The ultrasonic developing catheter according to claim 1, characterized in that the outer diameter of the tubular body (1) is from 0.6 mm to 10 mm, and the outer diameter is the outer diameter of the tubular portion of the tubular body (1) adjacent to the joint end of the pipe joint.
The ultrasonic developing catheter according to claim 1 or 6, wherein the tube body (1) has a tube wall thickness of 0.0762 mm to 2 mm.
The ultrasonic developing catheter according to claim 1, characterized in that one end of the tubular body (1) has a tapered portion which forms the tip end of the tubular body (1) and the other end of the tubular body (1) It is the pipe joint connection end.
The ultrasonic developing catheter according to claim 8, characterized in that the pipe joint connection end of the pipe body (1) is fixed with a pipe joint (2), and a metal needle sheath (3) is set in the pipe joint (2).
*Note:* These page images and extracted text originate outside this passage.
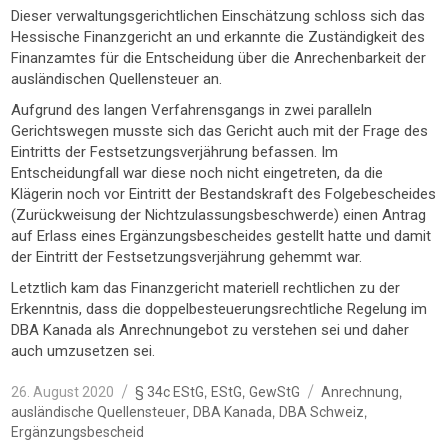
Dieser verwaltungsgerichtlichen Einschätzung schloss sich das
Hessische Finanzgericht an und erkannte die Zuständigkeit des
Finanzamtes für die Entscheidung über die Anrechenbarkeit der
ausländischen Quellensteuer an.
Aufgrund des langen Verfahrensgangs in zwei paralleln
Gerichtswegen musste sich das Gericht auch mit der Frage des
Eintritts der Festsetzungsverjährung befassen. Im
Entscheidungfall war diese noch nicht eingetreten, da die
Klägerin noch vor Eintritt der Bestandskraft des Folgebescheides
(Zurückweisung der Nichtzulassungsbeschwerde) einen Antrag
auf Erlass eines Ergänzungsbescheides gestellt hatte und damit
der Eintritt der Festsetzungsverjährung gehemmt war.
Letztlich kam das Finanzgericht materiell rechtlichen zu der
Erkenntnis, dass die doppelbesteuerungsrechtliche Regelung im
DBA Kanada als Anrechnungebot zu verstehen sei und daher
auch umzusetzen sei.
Veröffentlicht
Kategorien
Schlagwörter
,
,
,
26. August 2020
§ 34c EStG
EStG
GewStG
Anrechnung
am
,
,
,
ausländische Quellensteuer
DBA Kanada
DBA Schweiz
Ergänzungsbescheid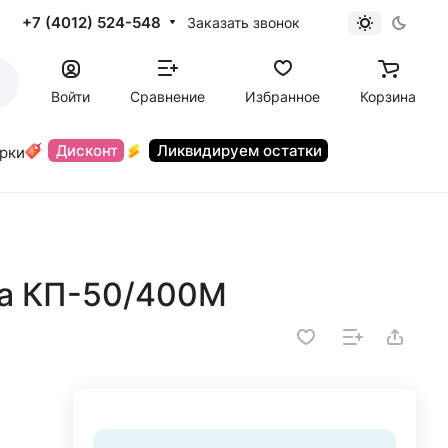
+7 (4012) 524-548
Заказать звонок
Войти
Сравнение
Избранное
Корзина
Дисконт
Ликвидируем остатки
орки
та КП-50/400М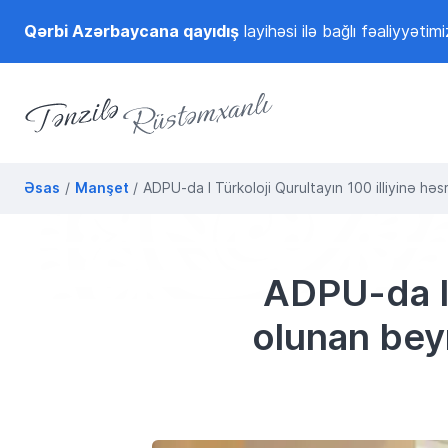
Qərbi Azərbaycana qayıdış
layihəsi ilə bağlı fəaliyyətimi
Tənzilə Rüstəmxanlı
Rəsmi internet səhifəsi
Əsas
Manşet
ADPU-da I Türkoloji Qurultayın 100 illiyinə hə
ADPU-da I 
olunan beyn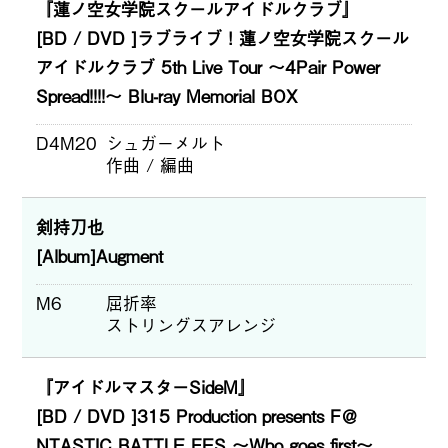
『蓮ノ空女学院スクールアイドルクラブ』
[BD / DVD ]ラブライブ！蓮ノ空女学院スクール
アイドルクラブ 5th Live Tour ～4Pair Power
Spread!!!!～ Blu-ray Memorial BOX
D4M20
シュガーメルト
作曲 / 編曲
剣持刀也
[Album]Augment
M6
屈折率
ストリングスアレンジ
『アイドルマスターSideM』
[BD / DVD ]315 Production presents F＠
NTASTIC BATTLE FES ～Who goes first～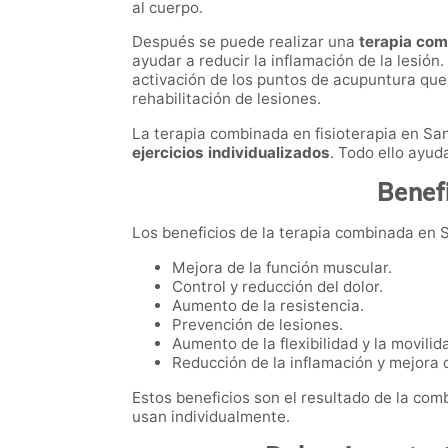
al cuerpo.
Después se puede realizar una
terapia com
ayudar a reducir la inflamación de la lesión.
activación de los puntos de acupuntura qu
rehabilitación de lesiones.
La terapia combinada en fisioterapia en Sa
ejercicios individualizados
. Todo ello ayud
Benefi
Los beneficios de la terapia combinada en 
Mejora de la función muscular.
Control y reducción del dolor.
Aumento de la resistencia.
Prevención de lesiones.
Aumento de la flexibilidad y la movilid
Reducción de la inflamación y mejora d
Estos beneficios son el resultado de la com
usan individualmente.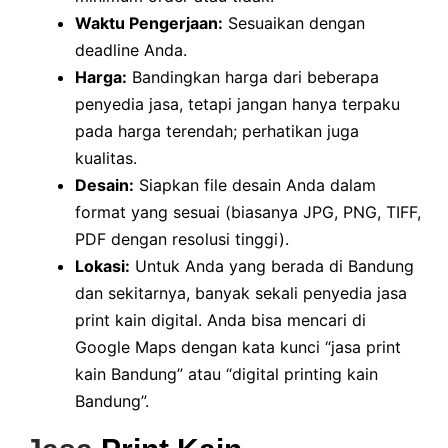
Waktu Pengerjaan:
Sesuaikan dengan
deadline Anda.
Harga:
Bandingkan harga dari beberapa
penyedia jasa, tetapi jangan hanya terpaku
pada harga terendah; perhatikan juga
kualitas.
Desain:
Siapkan file desain Anda dalam
format yang sesuai (biasanya JPG, PNG, TIFF,
PDF dengan resolusi tinggi).
Lokasi:
Untuk Anda yang berada di Bandung
dan sekitarnya, banyak sekali penyedia jasa
print kain digital. Anda bisa mencari di
Google Maps dengan kata kunci “jasa print
kain Bandung” atau “digital printing kain
Bandung”.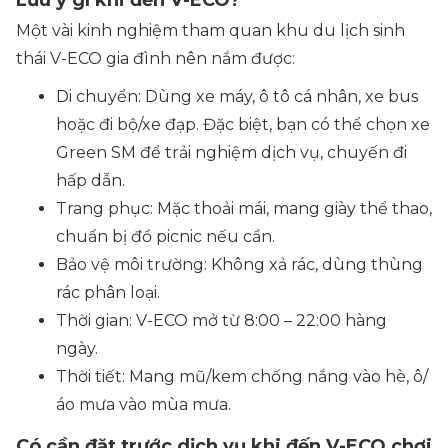
Lưu ý gì khi đến V-ECO?
Một vài kinh nghiệm tham quan khu du lịch sinh
thái V-ECO gia đình nên nắm được:
Di chuyển: Dùng xe máy, ô tô cá nhân, xe bus
hoặc đi bộ/xe đạp. Đặc biệt, bạn có thể chọn xe
Green SM để trải nghiệm dịch vụ, chuyến đi
hấp dẫn.
Trang phục: Mặc thoải mái, mang giày thể thao,
chuẩn bị đồ picnic nếu cần.
Bảo vệ môi trường: Không xả rác, dùng thùng
rác phân loại.
Thời gian: V-ECO mở từ 8:00 – 22:00 hàng
ngày.
Thời tiết: Mang mũ/kem chống nắng vào hè, ô/
áo mưa vào mùa mưa.
Có cần đặt trước dịch vụ khi đến V-ECO chơi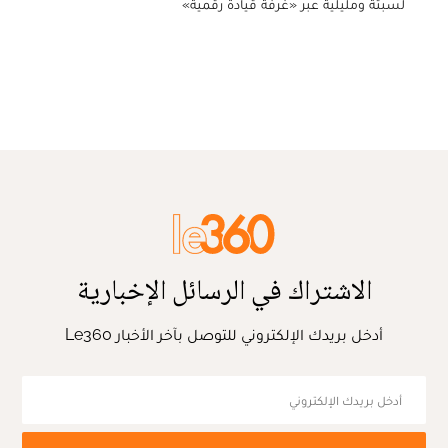
لسبتة ومليلية عبر «غرفة قيادة رقمية»
الاشتراك في الرسائل الإخبارية
أدخل بريدك الإلكتروني للتوصل بآخر الأخبار Le360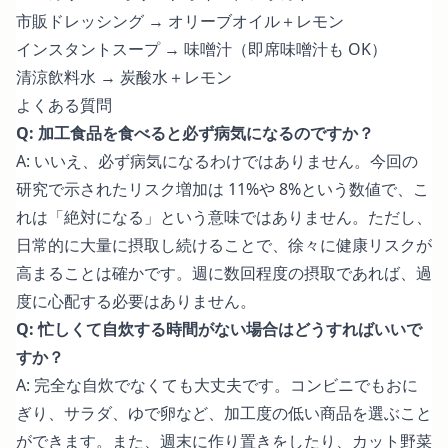
市販ドレッシング → オリーブオイル＋レモン
インスタントスープ → 味噌汁（即席味噌汁も OK）
清涼飲料水 → 炭酸水＋レモン
よくある質問
Q: 加工食品を食べると必ず病気になるのですか？
A: いいえ、必ず病気になるわけではありません。今回の
研究で示されたリスク増加は 11%や 8%という数値で、こ
れは「絶対になる」という意味ではありません。ただし、
日常的に大量に摂取し続けることで、徐々に健康リスクが
高まることは確かです。週に数回程度の摂取であれば、過
度に心配する必要はありません。
Q: 忙しくて自炊する時間がない場合はどうすればいいで
すか？
A: 完全な自炊でなくても大丈夫です。コンビニでもおに
ぎり、サラダ、ゆで卵など、加工度の低い商品を選ぶこと
ができます。また、週末に作り置きをしたり、カット野菜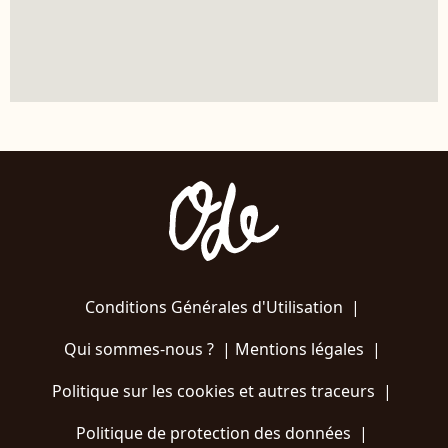
Conditions Générales d'Utilisation
|
Qui sommes-nous ?
|
Mentions légales
|
Politique sur les cookies et autres traceurs
|
Politique de protection des données
|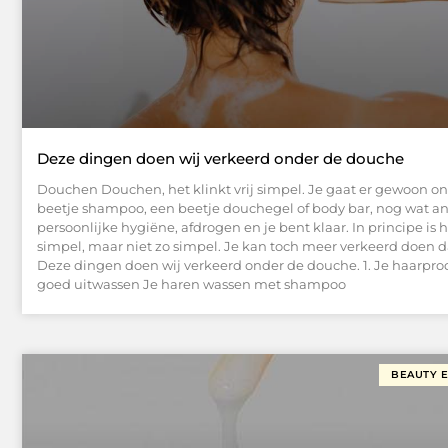
Deze dingen doen wij verkeerd onder de douche
Douchen Douchen, het klinkt vrij simpel. Je gaat er gewoon on
beetje shampoo, een beetje douchegel of body bar, nog wat a
persoonlijke hygiëne, afdrogen en je bent klaar. In principe is h
simpel, maar niet zo simpel. Je kan toch meer verkeerd doen d
Deze dingen doen wij verkeerd onder de douche. 1. Je haarpro
goed uitwassen Je haren wassen met shampoo
BEAUTY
The metal needle sheath (3) projects into the lumen of the tubular body (1); the inner needle (4) is inserted from the metal needle sheath (3) until it exits the tip end of the tubular body (1).
The ultrasonic developing catheter according to claim 1, wherein said tube body (1) is made of one or a mixture of silica gel, polyurethane, polyethylene, polyvinyl chloride or other composite material; The polymer material fiber yarn (5) is made of polyamide, polyethylene or polypropylene.